Compute the MD5 hash of InternalCertificate as defined in [RFC1321].
Define directoryUserCertObject as the MQUSERSIGNCERT ([MS-MQMQ] section 2.2.22) in DirectoryUser.Certificates whose Digest matches the MD5 hash of InternalCertificate computed in the previous step.
Remove directoryUserCertObject from DirectoryUser.Certificates.
Delete the InternalCertificate from the InternalCertificateCollection ADM attribute of the local QueueManager ADM element instance.
Create an X.509-encoded certificate BLOB, as specified in [RFC3280]. Create an InternalCertificate ADM element instance with InternalCertificate.Certificate set to the created X.509 certificate and with InternalCertificate.User set to DirectoryUser, and add it to the InternalCertificateCollection ADM attribute of the local QueueManager ADM element instance.
Create a new MQUSERSIGNCERT ([MS-MQMQ] section 2.2.22) structure iIntMQCert with the following values:
aCert = The newly created certificate.
Digest = The MD5 hash of the newly created certificate.
Identifier = A new GUID.
Add iIntMQCert to DirectoryUser.Certificates and iIntMQCert.Digest to DirectoryUser.CertificateDigestList.

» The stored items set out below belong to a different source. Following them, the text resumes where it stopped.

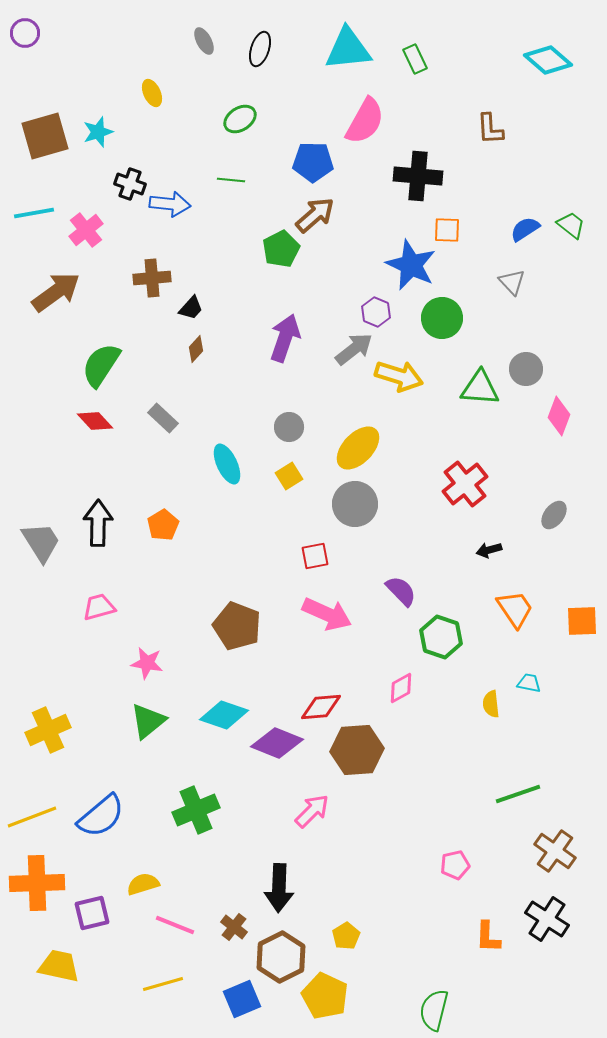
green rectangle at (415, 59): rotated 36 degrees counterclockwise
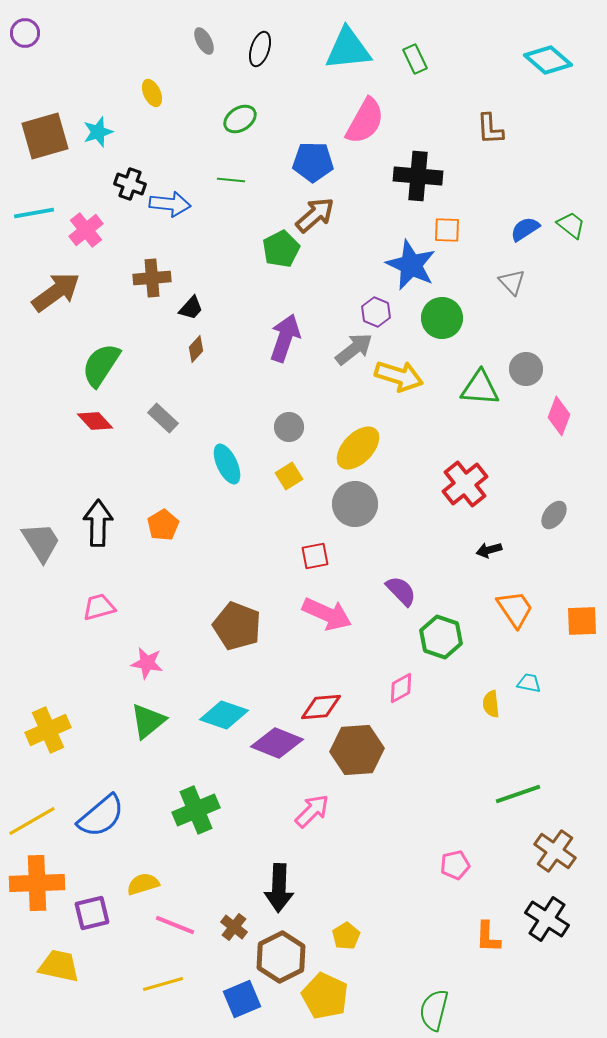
yellow line at (32, 817): moved 4 px down; rotated 9 degrees counterclockwise
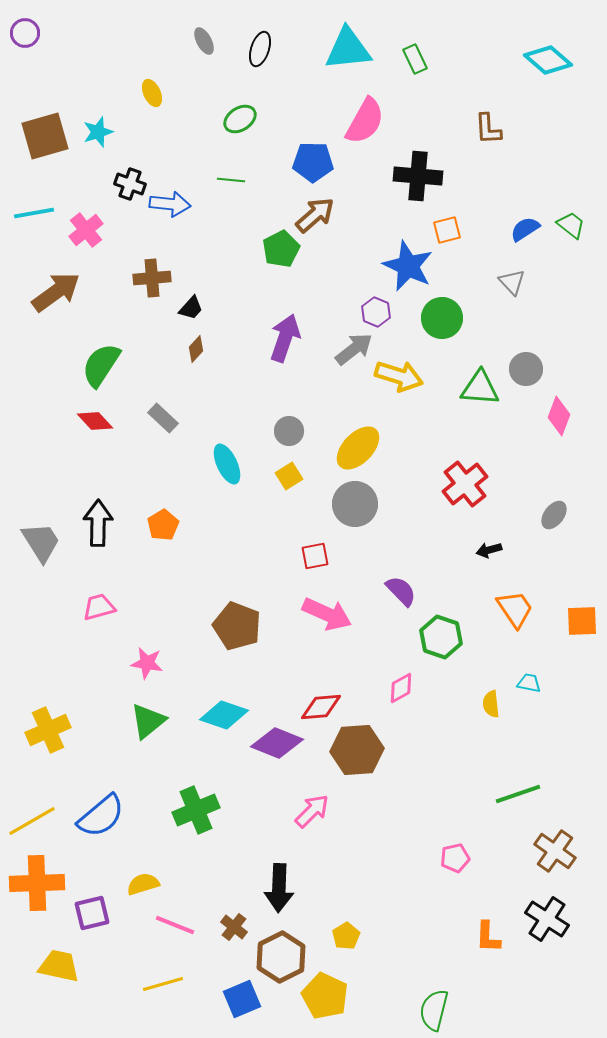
brown L-shape at (490, 129): moved 2 px left
orange square at (447, 230): rotated 16 degrees counterclockwise
blue star at (411, 265): moved 3 px left, 1 px down
gray circle at (289, 427): moved 4 px down
pink pentagon at (455, 865): moved 7 px up
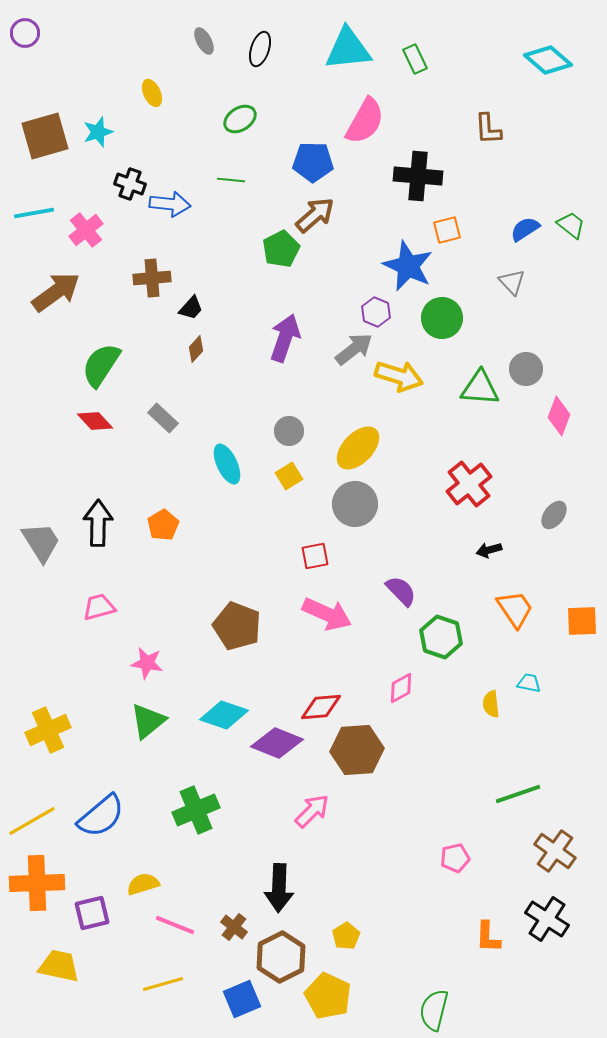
red cross at (465, 484): moved 4 px right
yellow pentagon at (325, 996): moved 3 px right
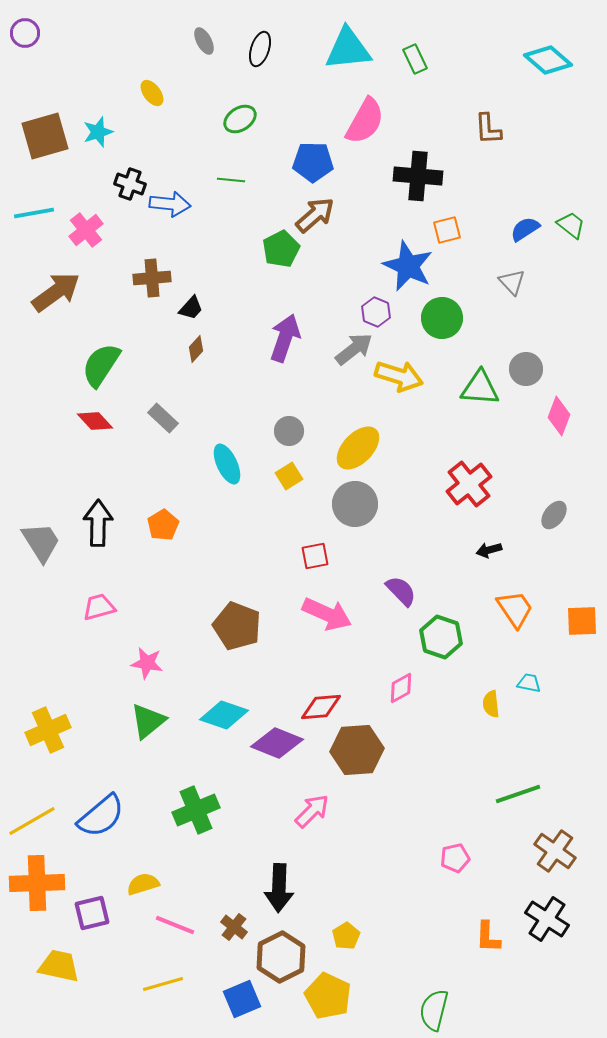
yellow ellipse at (152, 93): rotated 12 degrees counterclockwise
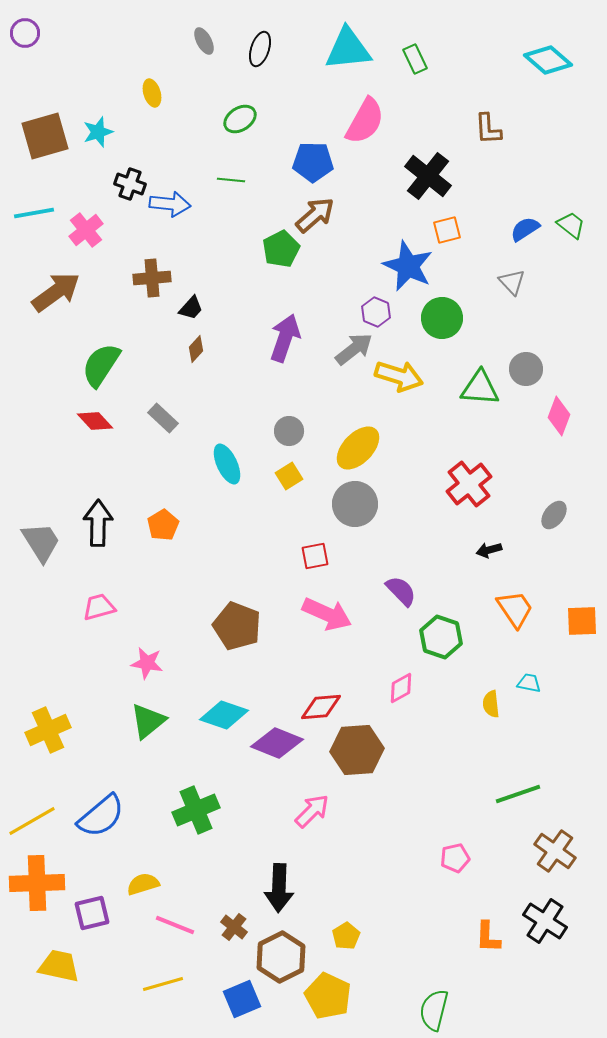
yellow ellipse at (152, 93): rotated 20 degrees clockwise
black cross at (418, 176): moved 10 px right; rotated 33 degrees clockwise
black cross at (547, 919): moved 2 px left, 2 px down
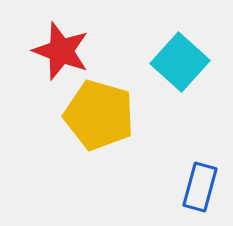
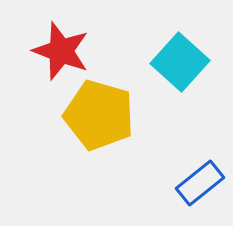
blue rectangle: moved 4 px up; rotated 36 degrees clockwise
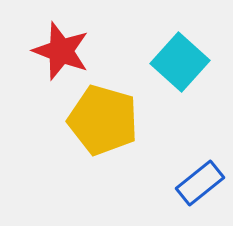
yellow pentagon: moved 4 px right, 5 px down
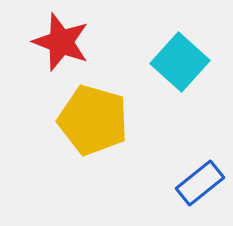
red star: moved 9 px up
yellow pentagon: moved 10 px left
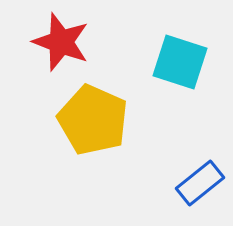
cyan square: rotated 24 degrees counterclockwise
yellow pentagon: rotated 8 degrees clockwise
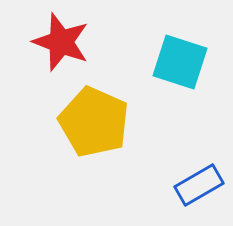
yellow pentagon: moved 1 px right, 2 px down
blue rectangle: moved 1 px left, 2 px down; rotated 9 degrees clockwise
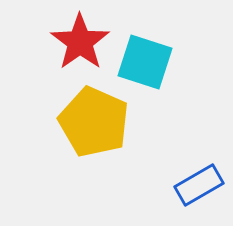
red star: moved 19 px right; rotated 16 degrees clockwise
cyan square: moved 35 px left
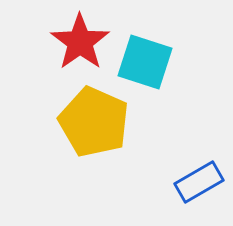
blue rectangle: moved 3 px up
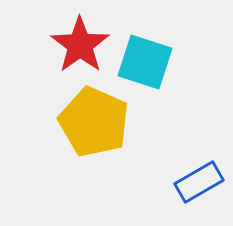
red star: moved 3 px down
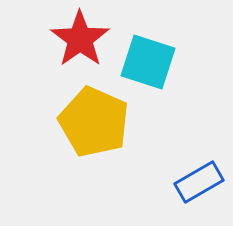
red star: moved 6 px up
cyan square: moved 3 px right
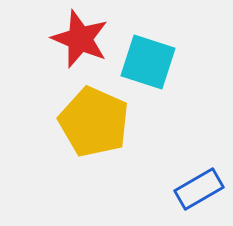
red star: rotated 14 degrees counterclockwise
blue rectangle: moved 7 px down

Update DirectoryUser in the directory as follows:
Generate a Write Directory ([MS-MQDMPR] section 3.1.7.1.24) event with the following inputs:
iDirectoryObject = DirectoryUser.
iAttributeList = User.Certificates, User.CertificateDigestList.
If the rStatus return value is not equal to DirectoryOperationResult.Success:
Return an error HRESULT, and take no further action.